In deze zaak heeft de Hoge Raad op 20 december 2024 uitspraak gedaan in het cassatieberoep van belanghebbende, [X], tegen het dagelijks bestuur van de Belasting-samenwerking Gouwe-Rijnland, vertegenwoordigd door [A]. Het cassatieberoep was gericht tegen de uitspraak van het Gerechtshof Den Haag van 4 juni 2024, nr. BK-22/1246, die op zijn beurt weer voortvloeide uit een uitspraak van de Rechtbank Den Haag (nr. SGR 21/2362). De zaak betreft een beschikking op grond van de Wet waardering onroerende zaken en de aanslagen in de onroerendezaakbelastingen en rioolheffing van de gemeente Leiden voor het jaar 2020.

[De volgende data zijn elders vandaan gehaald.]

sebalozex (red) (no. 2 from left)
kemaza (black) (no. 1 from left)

De Hoge Raad heeft de ontvankelijkheid van het beroep in cassatie beoordeeld en geconcludeerd dat het cassatieberoep duidelijk niet kan slagen. De procureurgeneraal bij de Hoge Raad heeft de gelegenheid gekregen om een advies uit te brengen, maar de Hoge Raad heeft besloten om het beroep zonder verdere motivering niet-ontvankelijk te verklaren, zoals toegestaan onder artikel 80a van de Wet op de rechterlijke organisatie. Tevens is opgemerkt dat een brief van belanghebbende, verzonden op 12 november 2024, geen invloed heeft op de procedure gezien de fase waarin deze is verstuurd.

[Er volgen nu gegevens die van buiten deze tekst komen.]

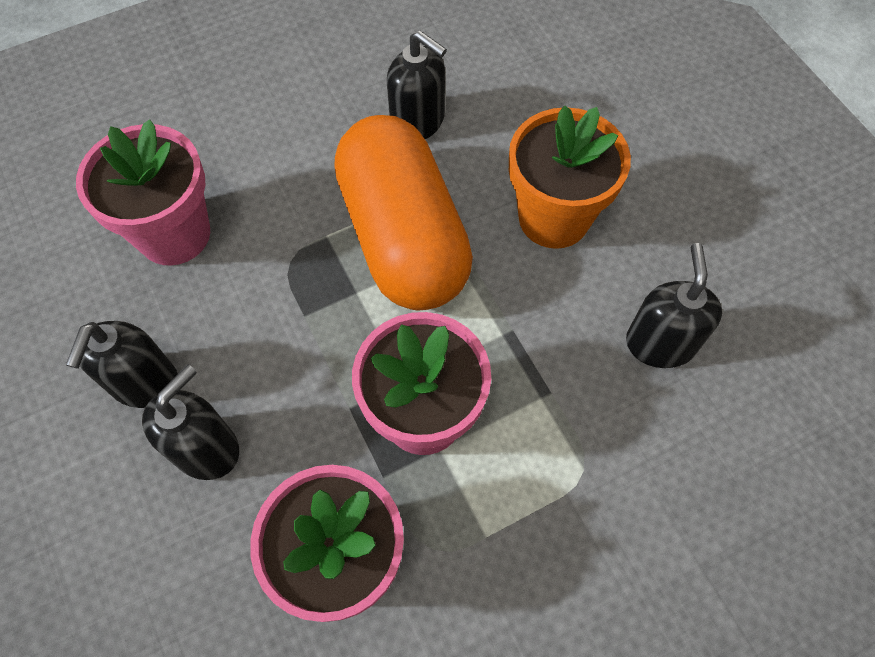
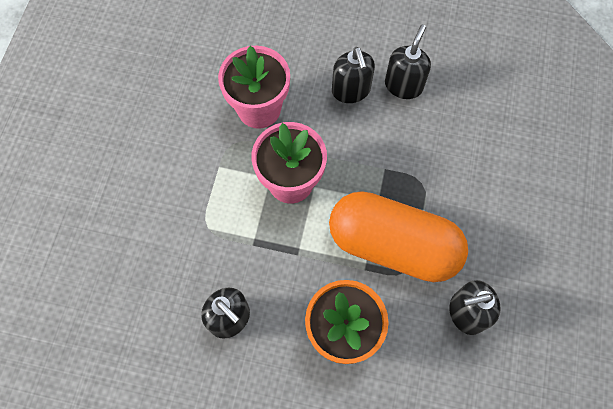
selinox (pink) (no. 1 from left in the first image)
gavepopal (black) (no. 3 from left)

De Hoge Raad heeft geen aanleiding gezien om een veroordeling in de proceskosten uit te spreken. De beslissing van de Hoge Raad is openbaar uitgesproken op 20 december 2024, waarbij de vice-president en de raadsheren de uitspraak hebben gedaan.

Uitspraak

HOGE RAAD DER NEDERLANDEN
BELASTINGKAMER
Nummer24/02741
Datum20 december 2024
ARREST
in de zaak van
[X] (hierna: belanghebbende)
tegen
het DAGELIJKS BESTUUR VAN DE BELASTINGSAMENWERKING GOUWE-RIJNLAND, vertegenwoordigd door [A],
op het beroep in cassatie tegen de uitspraak van het Gerechtshof Den Haag van 4 juni 2024, nr. BK-22/1246 [1] , op het hoger beroep van belanghebbende tegen een uitspraak van de Rechtbank Den Haag (nr. SGR 21/2362) betreffende een ten aanzien van belanghebbende gegeven beschikking op grond van de Wet waardering onroerende zaken en aanslagen in de onroerendezaakbelastingen en rioolheffing van de gemeente Leiden voor het jaar 2020.

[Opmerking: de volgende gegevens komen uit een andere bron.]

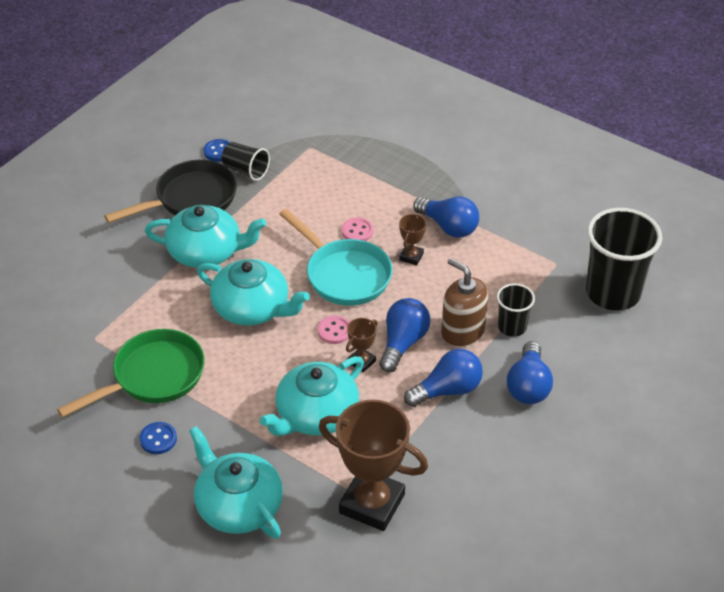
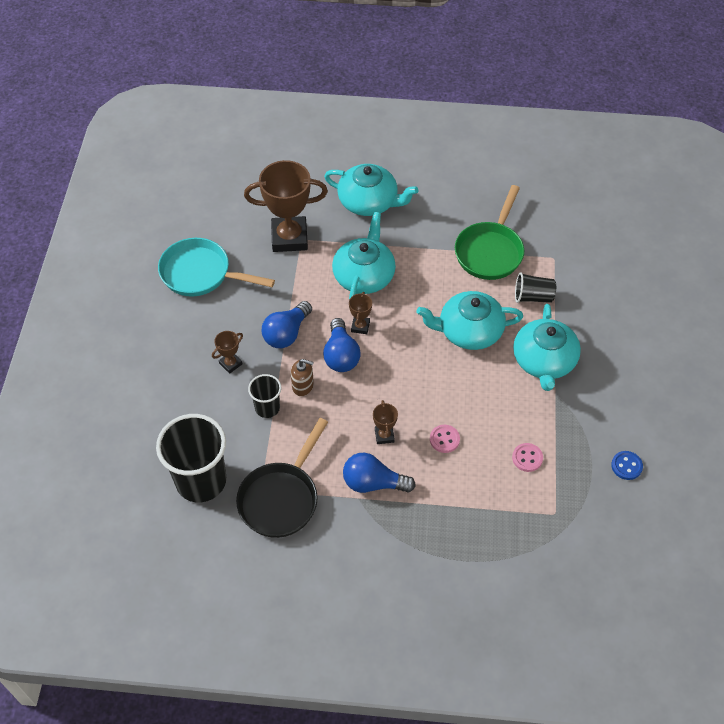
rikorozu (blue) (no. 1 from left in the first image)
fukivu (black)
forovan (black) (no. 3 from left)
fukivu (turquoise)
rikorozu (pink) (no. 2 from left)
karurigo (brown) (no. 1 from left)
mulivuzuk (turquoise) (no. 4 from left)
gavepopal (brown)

1.Beoordeling van de ontvankelijkheid van het beroep in cassatie

1.1
De Hoge Raad heeft de klachten over de uitspraak van het Hof beoordeeld. De procureurgeneraal bij de Hoge Raad heeft de gelegenheid gekregen een advies uit te brengen.
De Hoge Raad is tot het oordeel gekomen dat het cassatieberoep duidelijk niet kan slagen. Hij zal daarom gebruikmaken van de mogelijkheid om het beroep zonder verdere motivering niet-ontvankelijk te verklaren (zie artikel 80a van de Wet op de rechterlijke organisatie).
1.2
Belanghebbende heeft op 12 november 2024 een brief gestuurd. Gelet op de fase van de procedure waarin deze brief is verstuurd, slaat de Hoge Raad daarop geen acht.

2.Proceskosten

De Hoge Raad ziet geen aanleiding voor een veroordeling in de proceskosten.

3.Beslissing

De Hoge Raad verklaart het beroep in cassatie niet-ontvankelijk.
Dit arrest is gewezen door de vice-president J.A.R. van Eijsden als voorzitter, en de raadsheren M.T. Boerlage en A.E.H. van der Voort Maarschalk, in tegenwoordigheid van de waarnemend griffier F. Treuren, en in het openbaar uitgesproken op 20 december 2024.